Я подумал не без гордости: нет, не только охламоны и чудаки жили в нашей стране, с нами на пароходе умы, которые вполне могут дать фору какому-нибудь маститому сенатору.
— Между тем, — продолжал он, — обстоятельства не таковы, чтобы командование, потеряв осторожность и бдительность, могло раскрыть все свои карты, пуститься в дискуссии, что разделило бы нас на партии и группки (воистину так!)… и в итоге могли бы забыть в пылу многомудрых речей, почему мы именно здесь, какая цель объединила нас, какие усилия нам следует сделать, чтобы цель не осталась, увы, только мечтой. (Пора переходить оратору к делу! И он перешел к делу.) Во время подготовки акции, увы, возникли непредвиденные трудности, что существенным образом отразилось на финансовых затратах. При всем искусстве организаторов проекта, — сказал мой гость, требуя взглядом от меня признания этого факта, и я ответно кивнул с чистой совестью, — при всей рачительности и бережливости в расходовании средств, проект вышел за пределы наличных возможностей. Например, скажу вам по секрету, мы испытываем нехватку некоторых круп. Вы могли заметить, что в рационе в последнее время не встречается рис, а к чаю вместо печенья нам выдается дополнительно два ломтика белого хлеба. В сложившейся ситуации руководство корабля решило воззвать к пассажирам…
Слово «воззвать» произвело на меня впечатление «трубного гласа». Это там, на берегу, мы жили с начальством как кошки с собаками — здесь все иначе. Руководство судна ради нас, пассажиров, пошло на великий риск. Какие могут быть сомнения! Мы всеми силами должны откликнуться на воззвание руководства и его поддержать.
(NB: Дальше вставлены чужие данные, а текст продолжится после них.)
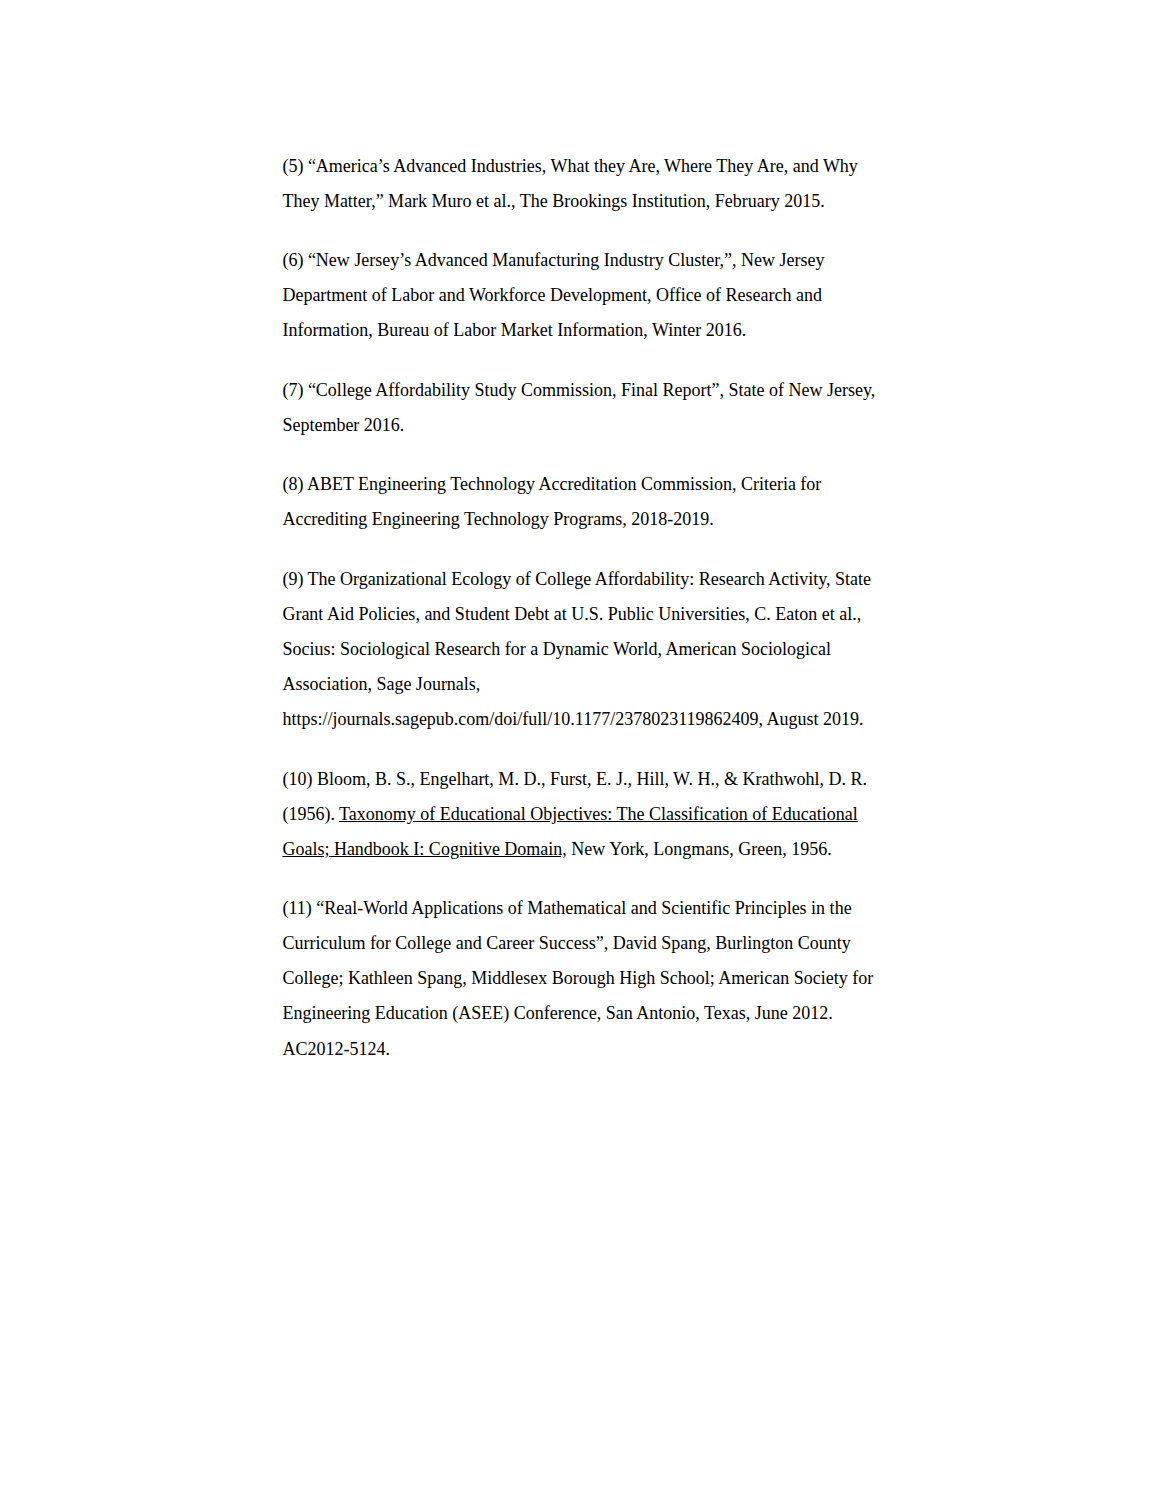(5) “America’s Advanced Industries, What they Are, Where They Are, and Why They Matter,” Mark Muro et al., The Brookings Institution, February 2015.
(6) “New Jersey’s Advanced Manufacturing Industry Cluster,”, New Jersey Department of Labor and Workforce Development, Office of Research and Information, Bureau of Labor Market Information, Winter 2016.
(7) “College Affordability Study Commission, Final Report”, State of New Jersey, September 2016.
(8) ABET Engineering Technology Accreditation Commission, Criteria for Accrediting Engineering Technology Programs, 2018-2019.
(9) The Organizational Ecology of College Affordability: Research Activity, State Grant Aid Policies, and Student Debt at U.S. Public Universities, C. Eaton et al., Socius: Sociological Research for a Dynamic World, American Sociological Association, Sage Journals, https://journals.sagepub.com/doi/full/10.1177/2378023119862409, August 2019.
(10) Bloom, B. S., Engelhart, M. D., Furst, E. J., Hill, W. H., & Krathwohl, D. R. (1956). Taxonomy of Educational Objectives: The Classification of Educational Goals; Handbook I: Cognitive Domain, New York, Longmans, Green, 1956.
(11) “Real-World Applications of Mathematical and Scientific Principles in the Curriculum for College and Career Success”, David Spang, Burlington County College; Kathleen Spang, Middlesex Borough High School; American Society for Engineering Education (ASEE) Conference, San Antonio, Texas, June 2012. AC2012-5124.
Мы вступаем в новую жизнь, в которой нас должно связать духовное единство.
Я еще только подумал о духовном единстве, как мой гость сам заговорил о нем с большим воодушевлением. Я с нетерпением перебил его:
— Какой взнос я должен сделать?
— Я не называю сумму. Видите эту книгу? В нее я записываю то, что каждый пассажир в состоянии дать.
Я с любопытством заглянул в эту книгу. Там шел список фамилий, против которых были проставлены: суммы денег, названия вещей, пожертвованных на общее дело, — кольца, браслеты, сережки, облигации… Мне стало стыдно тех расчетов, которые я уже начал производить в голове: что я пожертвую, а что оставлю себе, — мы разом должны очиститься — очистить от прежней жизни клетки своего мозга и рефлексы старых чувств, вывернуть себя наизнанку и выбить из себя пыль жалкого старого существования. Я выбросил на одеяло койки отпускные деньги, дедовские карманные часы в серебряном корпусе и золотой крестик, найденный в бане год назад. Очистил все свои карманы и кармашки.
Сборщик с удовлетворением мои пожертвования заносил в книгу. Прежде чем ее закрыть, он бросил взгляд на фотоаппарат, который видел висящим на ремешке рядом с полотенцем.
— Я вас понимаю, — сказал он. — Всем нам захочется запечатлеть первые впечатления на…
Я не дал ему договорить:
— Туда же, туда же! — крикнул я, отправляя на койку свой старый ФЭД.
Мы обменялись на прощание крепкими рукопожатиями. Мне трудно передать то состояние удовлетворения собой, и этим господином, и тем порывом, который объединил нас.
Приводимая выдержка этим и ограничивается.